Comment by Stefan Müller, IT innovation 5 Tips for modern data management with open source
15.12.2021By Stefan Müller
Rapid technological progress means that the amount of data produced worldwide is growing exponentially year after year. While the topic of data hardly played a role for most people two decades ago, today we are confronted with the question of who uses our data for what purpose and whether we want to give them permission for it. There is a simple reason why data plays such an important role today: anyone who has data can turn it into money in a variety of ways.
Related companies
The author: Stefan Müller is Director Big Data Analytics &IoT at IT-Novum
(Image: IT-Novum)
And this applies by far not only to the data collected on websites in order to gain information about visitors and their behavior, but to all data. All data generated within a company can be used to optimize processes and develop more effective business strategies. However, the mere access to the data is not enough to be able to benefit from them. They must be meaningfully aggregated and analyzed so that they can serve as a basis for decision-making.

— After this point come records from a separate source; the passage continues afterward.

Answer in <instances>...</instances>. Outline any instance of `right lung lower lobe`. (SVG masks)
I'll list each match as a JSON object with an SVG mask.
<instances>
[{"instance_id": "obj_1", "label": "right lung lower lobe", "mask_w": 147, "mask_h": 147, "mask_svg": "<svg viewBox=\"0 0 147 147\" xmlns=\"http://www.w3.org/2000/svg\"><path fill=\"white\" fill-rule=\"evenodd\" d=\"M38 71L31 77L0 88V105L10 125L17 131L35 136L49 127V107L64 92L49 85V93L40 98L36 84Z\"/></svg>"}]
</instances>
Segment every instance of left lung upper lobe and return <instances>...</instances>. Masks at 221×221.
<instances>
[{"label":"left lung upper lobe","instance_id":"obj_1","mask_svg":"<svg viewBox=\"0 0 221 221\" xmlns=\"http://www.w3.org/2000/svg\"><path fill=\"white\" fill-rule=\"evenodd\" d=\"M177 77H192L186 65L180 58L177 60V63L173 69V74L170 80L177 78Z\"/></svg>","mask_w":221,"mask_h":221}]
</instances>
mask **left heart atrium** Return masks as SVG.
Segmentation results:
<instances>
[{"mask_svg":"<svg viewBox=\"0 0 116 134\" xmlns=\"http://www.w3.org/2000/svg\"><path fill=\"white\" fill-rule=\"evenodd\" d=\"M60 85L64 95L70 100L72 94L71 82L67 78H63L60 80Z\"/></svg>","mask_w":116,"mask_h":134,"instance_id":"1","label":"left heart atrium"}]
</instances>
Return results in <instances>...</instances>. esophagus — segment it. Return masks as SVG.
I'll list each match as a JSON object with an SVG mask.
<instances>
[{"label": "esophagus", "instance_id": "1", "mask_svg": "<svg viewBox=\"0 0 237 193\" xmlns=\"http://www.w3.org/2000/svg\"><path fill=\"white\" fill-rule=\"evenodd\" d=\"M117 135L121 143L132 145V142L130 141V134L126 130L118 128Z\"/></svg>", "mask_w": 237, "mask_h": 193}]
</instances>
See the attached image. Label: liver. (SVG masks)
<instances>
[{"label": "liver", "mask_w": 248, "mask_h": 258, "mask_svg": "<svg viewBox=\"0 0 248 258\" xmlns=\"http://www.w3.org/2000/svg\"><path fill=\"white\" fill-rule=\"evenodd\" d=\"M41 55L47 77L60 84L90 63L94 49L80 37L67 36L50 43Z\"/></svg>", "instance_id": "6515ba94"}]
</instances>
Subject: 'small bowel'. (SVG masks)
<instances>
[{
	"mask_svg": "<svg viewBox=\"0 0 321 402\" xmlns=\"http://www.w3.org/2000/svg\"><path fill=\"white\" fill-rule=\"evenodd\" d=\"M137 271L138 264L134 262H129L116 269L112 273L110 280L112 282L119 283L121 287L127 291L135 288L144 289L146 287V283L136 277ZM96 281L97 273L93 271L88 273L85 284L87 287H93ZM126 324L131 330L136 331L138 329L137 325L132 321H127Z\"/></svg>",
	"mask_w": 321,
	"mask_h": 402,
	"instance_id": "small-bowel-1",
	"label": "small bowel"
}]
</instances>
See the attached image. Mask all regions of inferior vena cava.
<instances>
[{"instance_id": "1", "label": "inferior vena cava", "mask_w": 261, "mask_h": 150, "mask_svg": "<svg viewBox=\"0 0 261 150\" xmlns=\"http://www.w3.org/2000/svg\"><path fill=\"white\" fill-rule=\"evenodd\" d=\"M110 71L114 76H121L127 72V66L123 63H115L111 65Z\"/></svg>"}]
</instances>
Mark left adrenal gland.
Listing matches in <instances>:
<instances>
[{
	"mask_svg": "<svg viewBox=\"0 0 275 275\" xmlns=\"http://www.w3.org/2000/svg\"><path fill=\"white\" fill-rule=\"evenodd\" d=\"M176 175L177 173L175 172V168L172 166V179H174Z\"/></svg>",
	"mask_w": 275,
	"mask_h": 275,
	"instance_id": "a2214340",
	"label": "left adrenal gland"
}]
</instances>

Many companies still have their problems with this. According to Veritas’ Databerg Report, 54 percent of company data is dark data. In other words, data that is floating around somewhere in the company, but cannot be used. There are various reasons for this: in 85 percent of cases, there is a lack of tools that allow access to dark data. Often, companies are not able to process data in good quality (66 percent) or they are simply overwhelmed with the existing amount of data (39 percent). The following five recommendations for action help companies to bring their data treasure to light with the help of modern open source solutions.
Tip 1: Using advanced Data Models
The foundation for the successful analysis and use of data is the application of an efficient data model. The data Vault approach has proven its worth, as it can also be used, for example, in the Pentaho data integration platform. The model is composed of different layers (layers). At the beginning, the raw data is merged in the staging layer from different data sources. Then you get into the Raw Data Vault (Vault = “vault”) of the data warehouse layer and, depending on the origin of the data, into one of several optional vaults, which are intended, for example, for specific business data, runtime information or data from operational systems. The third level is the Information Mart Layer, in which the analyzed data is available to the consumer in a visualized form.
In this way, specialist departments have quick access to the information required for making decisions. In addition, Data Vault modeling offers numerous other advantages. The development time for the implementation of new business requirements is very short, due to which the model provides a high degree of flexibility and scalability. The architecture supports compliance requirements by ensuring one hundred percent audit capability through historization and traceability of all data up to the source system.
Tip 2: Self-service approach for more efficient data analysis
Often, the circle of people who have access to the data sources and analysis results in a company is limited. This brings with it some problems with regard to the efficient processing of data. In addition, there is often a poor user experience due to lengthy deployment processes.
However, in order for data to be used profitably in all areas of the company, it is important to authorize employees to independently evaluate data in a meaningful framework. One could speak here of a democratization of data use. This can be achieved by implementing a so-called self-service concept.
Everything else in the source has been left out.